The audience also enjoyed the visualsation of the other sequences such as Arjun’s meeting with the Manipuri princess, Chitrangada’s fascination for the warrior, the pains the titular endures being refused by Arjun for her ugly appearance and Chitrangada’s seeking help from the god of fairness Basanta and the god of love Madan to win Arjun’s love.
The contrast has been created successfully in the production visualising the fair Chitrangada refuses Arjun’s love synchronised with the epilogue Je Phuley Karechele Puja, taken from Tagore’s lyrical drama version of Chitrangada, which had been written by the Noble laureate 44 years before composing the dance drama version of Chitrangada in 1936.

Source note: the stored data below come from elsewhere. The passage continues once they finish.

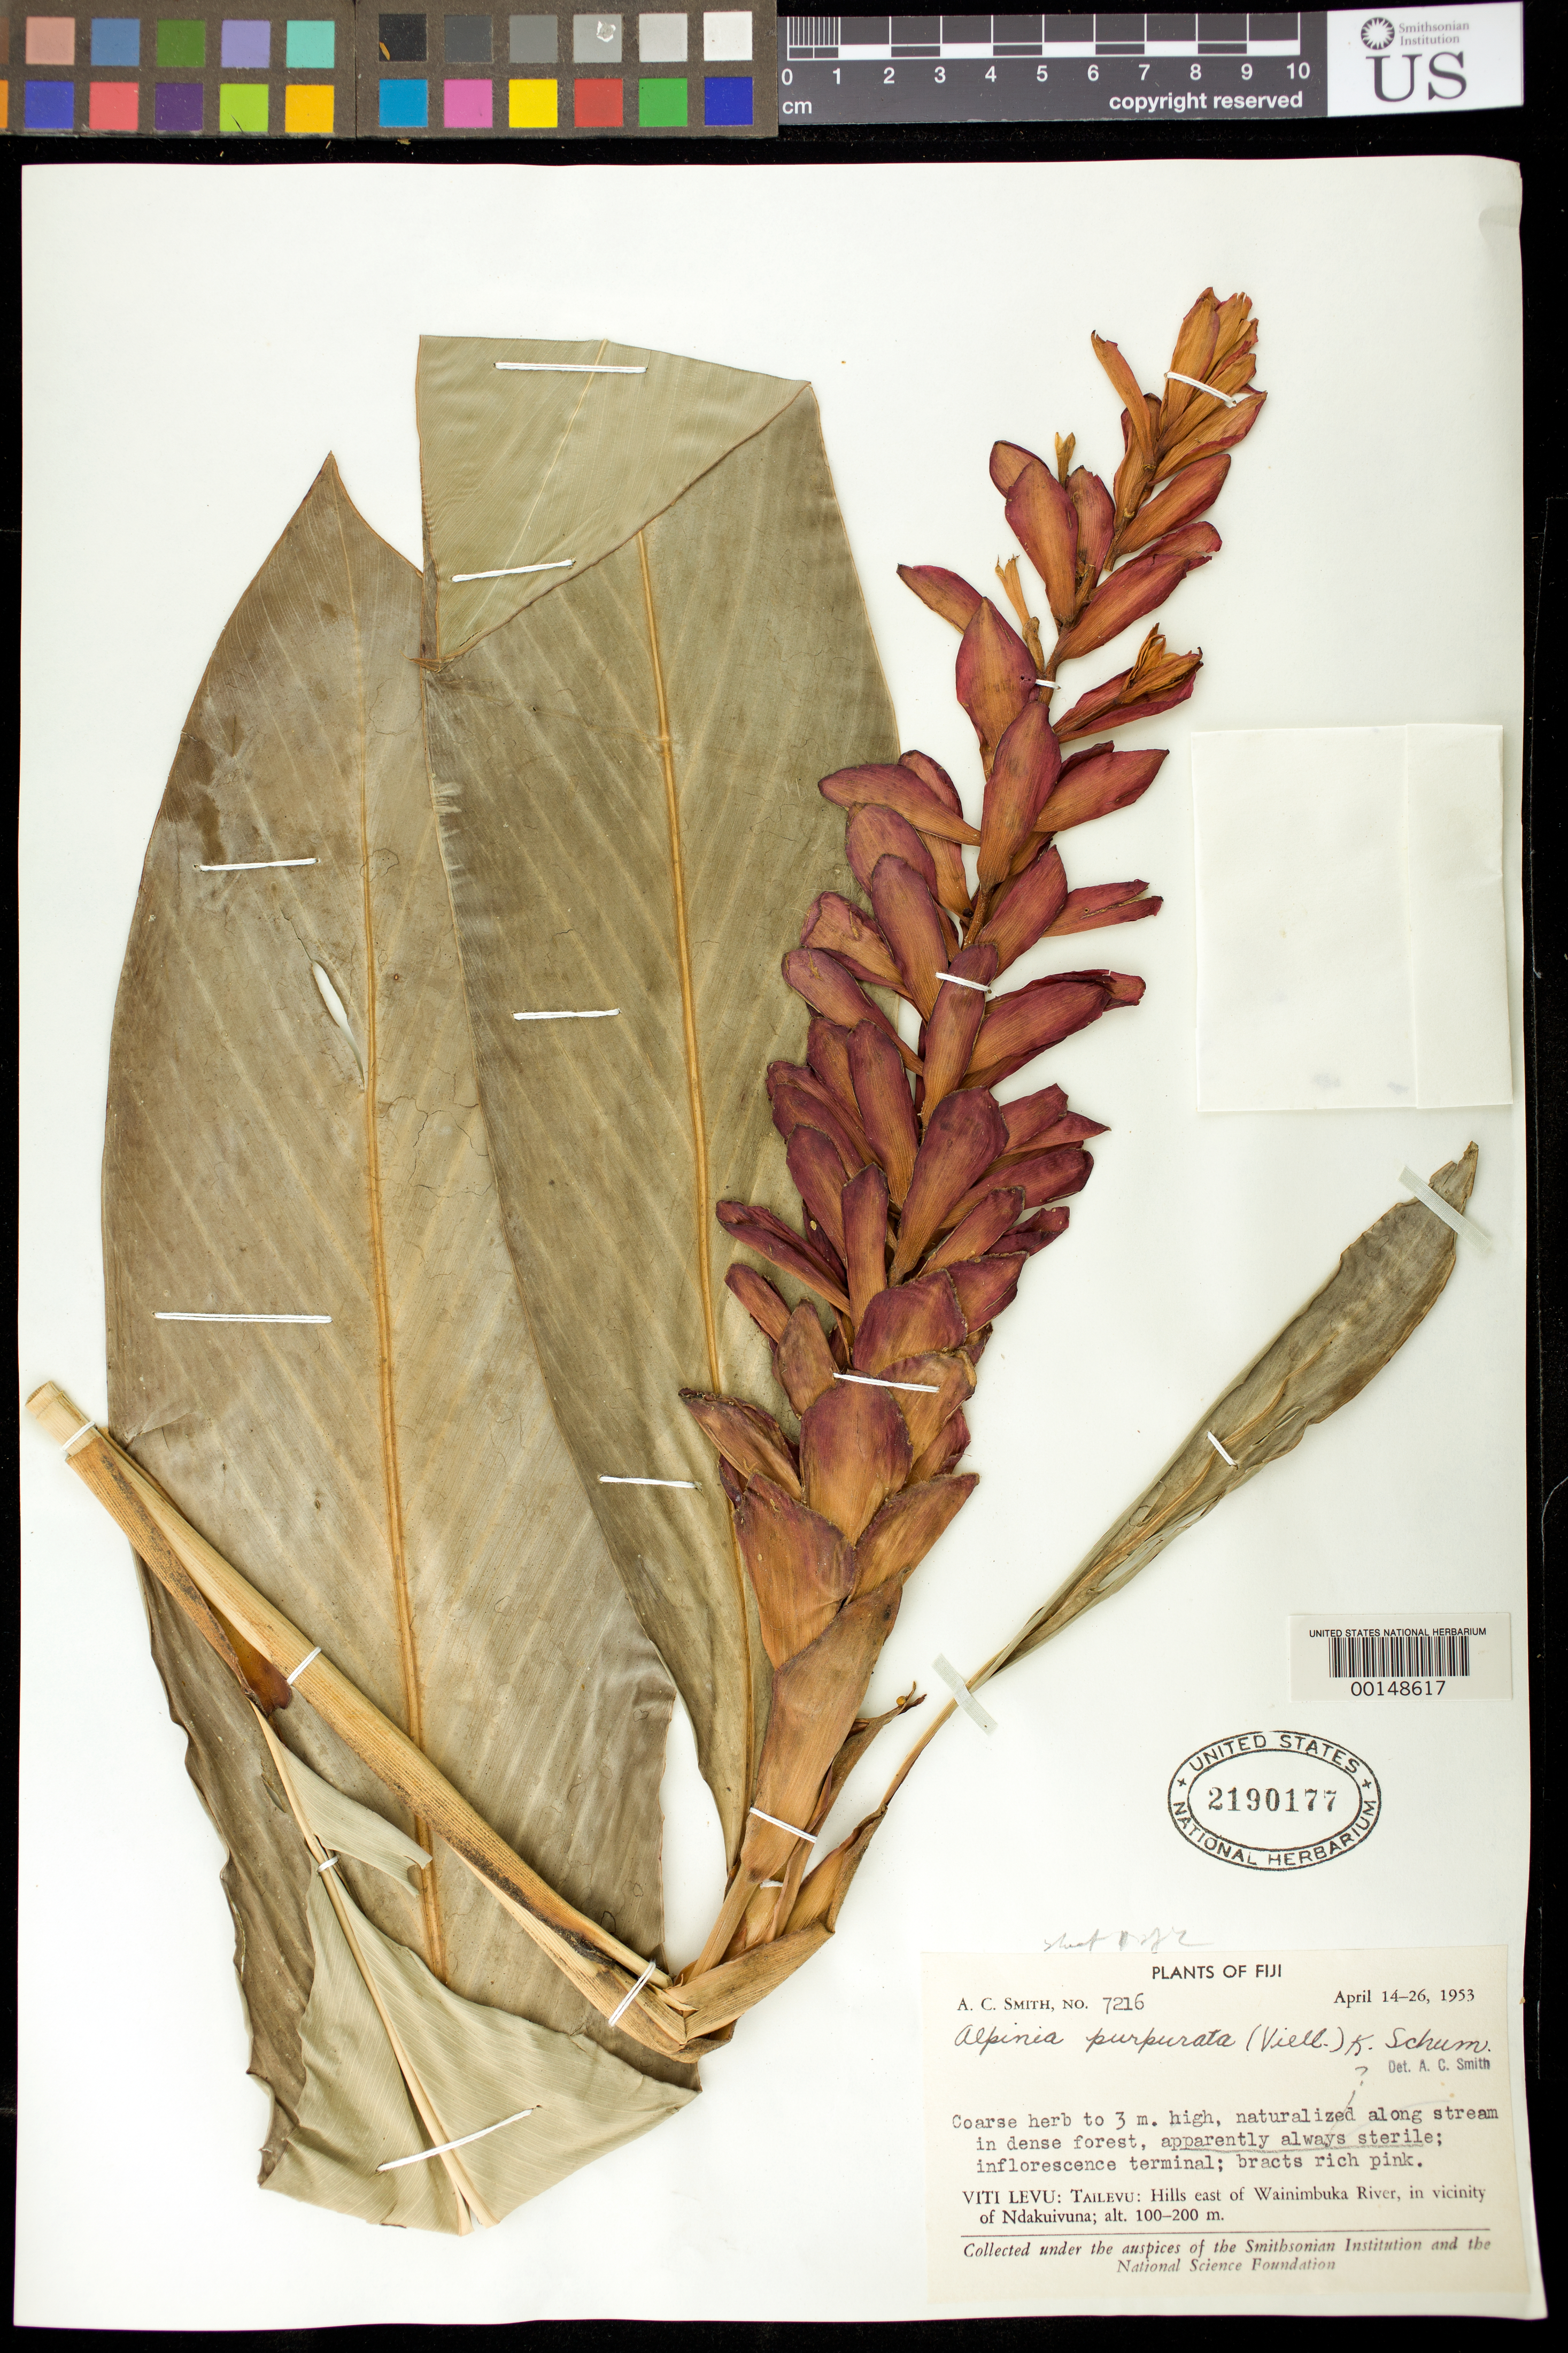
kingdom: Plantae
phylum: Tracheophyta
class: Liliopsida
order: Zingiberales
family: Zingiberaceae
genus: Alpinia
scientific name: Alpinia purpurata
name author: (Veill.) K. Schum.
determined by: Smith, A. C.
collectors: A. C. Smith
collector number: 7216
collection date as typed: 14 Apr 1953 to 26 Apr 1953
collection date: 1953-04-14/1953-04-26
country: Fiji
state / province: Central Division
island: Viti Levu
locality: Tailevu, hills E of Wainimbuka River, in vicinity of Ndakuivuna, Tailevu.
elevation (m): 100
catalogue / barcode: US 2190177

‘I’ve used the prologue and epilogue from Tagore’s lyrical drama version and have tried to present the conflicts of the inner feeling of Chitrangada in more prominent manner than other productions of the dance drama,’ Sharmila Bandopadhyay, the dance director, told New Age.
Kamolika, Sudeshna and Tapan performed well in their respective characters.
The playback songs rendered by Bulbul Islam, ATM Jahangir and Laisa Ahmed Lisa were also enjoyable.
‘Kamolika and Sudeshna both did great job in portraying the characters they played. However, Swayamprabha’s gestures and stances articulated well the disheartened ugly Chitrangada,’ said Nasrin Akter, an audience.
Another audience Ruhul Kabir Shimul, a university student, praised the spectacular sequences created in the well-coordinated dance drama.